Inspectors and AHJ's are not responsible for code compliance: they will tag anything they see that's out of code, but ultimately the GC has final and total responsibility for code compliance. 

I guess that's why they make the licensing a big deal. 

This was my comment at the end of that post: _Hate to see bureaucracy drag people and trade down_:no:


----------



## james.work.90 (Feb 3, 2015)

I echo AllenE comments. I won't repeat his comments again but take it from someone who has built more homes than most of the people on this thread. I run a fairly large company in two states and I started with bootstraps and got some deals like this along the way. Take the 50 percent and save and invest it so one day you've got the 70 lots AND you're building them. If these guys have 70 lots they've earned their way to where they are and if you have a relationship with them that can be a huge opening for you. I still do deals with guys that own lots or subdivisions thst need to be better marketed, different product, etc. I don't have to but I CHOOSE to because I understand the money I can make by doing so. Yes they're going to sit in their office and collect 50 percent but they have hardly done nothing. Everyone has to get there somehow and this could be a great opportunity for you. Go for it and just be smart about structuring the deal. Send me a message if you need some help in that regard. 

Sent from my SM-N920V using Tapatalk


----------



## TNTRenovate (Aug 19, 2010)

Brad Gunn said:


> Not only would codes and laws and insurance be ignored, but good, experienced, responsible contractors would have to compete against every body who owns a skilsaw and maybe a truck.





Brad Gunn said:


> Don't know how you do it in Illinois; doesn't change what I think about California without licensing.
> 
> Actually, if you want to explain how the Illinois system works, or why it's better than California, that's ok with me, I have no quarrel there.


My point was, how would a license prevent what you listed?


----------



## TNTRenovate (Aug 19, 2010)

Californiadecks said:


> I can hire the right guys too if I choose. The point is I have the choice. I'd say whenever you have more options that's better.
> 
> I can legally change a toilet and not have to pay a sub to do it. Or install the outlets. Nice to have that option. Once your licensed here that's it. Nothing for the rest of your life except 160.00 a year. And I can work anywhere in the state without issue. I think it's better than paying a bunch of different cities and going through thier individual hoops. I'd rather go through it one time and that's it. Also liability insurance isn't required here either. Although I've got it.

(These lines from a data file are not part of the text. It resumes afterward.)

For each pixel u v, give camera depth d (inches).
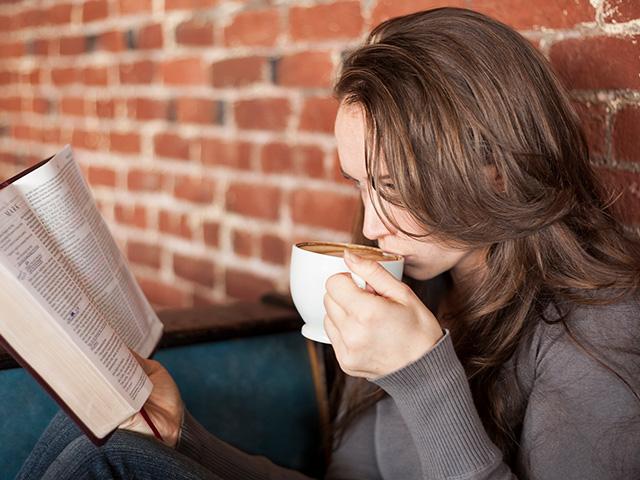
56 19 86.1
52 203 32.5
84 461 33.8
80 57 83.4
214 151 68.8
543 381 36.1
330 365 50.9
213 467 39.7
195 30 68.7
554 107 35.9
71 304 30.9
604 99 41.9
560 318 36.1
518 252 36.7
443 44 34.2
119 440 34.2
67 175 33.9
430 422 33.1
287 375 50.4
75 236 33.6
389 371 33.0
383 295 32.8
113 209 82.3
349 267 33.2
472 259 39.4
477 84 33.8
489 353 37.6
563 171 36.0
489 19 35.7
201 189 70.8
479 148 33.6
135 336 37.9
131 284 39.0
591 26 41.9
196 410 47.6
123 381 32.8
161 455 34.0
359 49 36.2
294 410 50.5
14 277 28.8
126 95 78.0
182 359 47.3
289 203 62.1
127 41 76.7
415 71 33.5
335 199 58.1
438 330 33.0
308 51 58.5
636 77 40.1
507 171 34.2
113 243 37.6
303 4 58.4
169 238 75.5
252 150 64.8
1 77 97.7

Difference you are forced into the option. You have no options. You have to get their license.

I can legally do some plumbing and electrical.

What individual hoops do I have to jump through?

If you do business in LA don't you have to register with the city and pay your business tax?

Again, for someone who doesn't defend the license you sure are trying to make some good points in it's favor.


----------



## Brad Gunn (Aug 18, 2015)

TNTSERVICES said:


> My point was, how would a license prevent what you listed?


Well, I was actually responding to your question _"how do we do it in Illinois."_

My post was about California, so I gave some background on why I feel that way and why I think licensing helps - didn't say "prevents" You didn't quote that part of my post, so I'm thinking you're more into your long-running thing with Mike than with my opinions about Ca.. That's ok.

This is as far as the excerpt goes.